Greece needs a new constitution which gives clear financial autonomy to local and regional authorities plus universities and hospitals. If such autonomy is not guaranteed, the Eurozone countries should not sign any long-term agreement with Greece, since the government in Athens could take these institutions as “hostages”. The Greek government has forced local authorities, hospitals and universities to send liquidity to the central government, however, the main idea behind this move is to organize a maximum bankruptcy case if the Greek government does go bankrupt. Moreover, the main reason that Greece has made so little progress with economic reforms in the period 2010-15 is that the quality of government and the public administration is rather poor; there is massive inefficiency in government and this will not be changed without adopting a new constitution. The quality of institutions in Greece is also rather poor. The modest reforms achieved in some fields should be acknowledged, however the speed of reforms has been rather slow. Privatization has been almost non-existent in 2010-2015.

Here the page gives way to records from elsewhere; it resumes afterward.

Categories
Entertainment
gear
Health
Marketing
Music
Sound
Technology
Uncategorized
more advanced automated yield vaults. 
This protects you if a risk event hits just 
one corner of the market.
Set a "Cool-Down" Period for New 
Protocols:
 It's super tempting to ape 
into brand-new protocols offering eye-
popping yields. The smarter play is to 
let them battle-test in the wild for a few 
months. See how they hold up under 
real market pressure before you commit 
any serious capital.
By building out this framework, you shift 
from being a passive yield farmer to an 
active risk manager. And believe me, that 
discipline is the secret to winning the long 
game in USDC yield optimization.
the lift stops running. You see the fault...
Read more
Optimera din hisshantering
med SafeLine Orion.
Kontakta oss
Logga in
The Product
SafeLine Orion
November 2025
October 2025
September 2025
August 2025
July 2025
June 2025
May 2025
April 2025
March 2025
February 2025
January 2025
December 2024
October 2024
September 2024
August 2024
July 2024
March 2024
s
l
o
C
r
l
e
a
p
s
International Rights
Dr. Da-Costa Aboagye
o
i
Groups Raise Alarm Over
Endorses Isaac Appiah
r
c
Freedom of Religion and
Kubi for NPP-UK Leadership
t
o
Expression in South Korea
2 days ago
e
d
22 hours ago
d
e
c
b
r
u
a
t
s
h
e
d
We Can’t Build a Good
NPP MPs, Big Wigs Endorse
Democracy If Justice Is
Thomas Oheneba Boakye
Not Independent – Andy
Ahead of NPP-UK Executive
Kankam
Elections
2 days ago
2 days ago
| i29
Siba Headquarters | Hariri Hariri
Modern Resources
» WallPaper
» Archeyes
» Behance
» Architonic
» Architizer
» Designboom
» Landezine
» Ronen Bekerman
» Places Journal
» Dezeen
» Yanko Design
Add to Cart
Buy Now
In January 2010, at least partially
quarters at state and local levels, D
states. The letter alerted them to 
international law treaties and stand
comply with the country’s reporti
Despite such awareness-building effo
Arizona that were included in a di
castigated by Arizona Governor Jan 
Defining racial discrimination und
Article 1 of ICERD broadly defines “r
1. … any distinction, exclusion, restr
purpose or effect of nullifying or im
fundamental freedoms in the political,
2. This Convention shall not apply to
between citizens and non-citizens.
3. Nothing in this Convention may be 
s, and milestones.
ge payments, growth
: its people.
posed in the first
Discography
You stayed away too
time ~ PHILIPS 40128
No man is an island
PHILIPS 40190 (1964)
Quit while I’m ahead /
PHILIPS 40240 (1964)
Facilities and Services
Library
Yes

A haircut of € 100 billion for Greece would be a burden to the taxpayer of about 1% of GDP – here assuming that only public creditors are involved. However, an adequate deal would raise the GDP of the Eurozone by at least 0.1% per year, as Greek instability would be removed, so that after a decade, taxpayers’ costs would be close to zero. The Greek problems could be solved, however, with the strange Tsipras government this will be very difficult. It cannot be excluded that Greece will, in the end, leave the Eurozone and massive chaos would emerge in Greece thereafter. The case of Greece shows that a country which does not manage its public debt in a responsible way could experience a massive economic decline and political and social instability.

The German leadership, in terms of the management of the Greek crisis, has been rather weak in some points. There was no realistic strategy for stabilizing Greece within a few years. The IMF’s forecasts of fast economic recovery in Greece have turned out to be much too optimistic – and thus the disappointment both in Greece and in the euro partner countries was considerable in the second half the crisis period 2010-2015. The key to economic recovery in Greece is higher investment and this in turn requires political stability and a consistent economic policy as well as a stable banking system.

Finally, it is clear that a Eurozone without a political union could be rather unstable; whether or not Germany and France can generate the required political momentum for a future political union remains to be seen. The Greek crisis can be solved within a few years if adequate reforms are adopted. There is no doubt that the Euro monetary union and the EU also require reforms. The picture that the EU has presented to the partners in the world economy between 2010 and 2015 has been dismal. The new Juncker Commission might bring major improvements here provided a broad reform programme is adopted.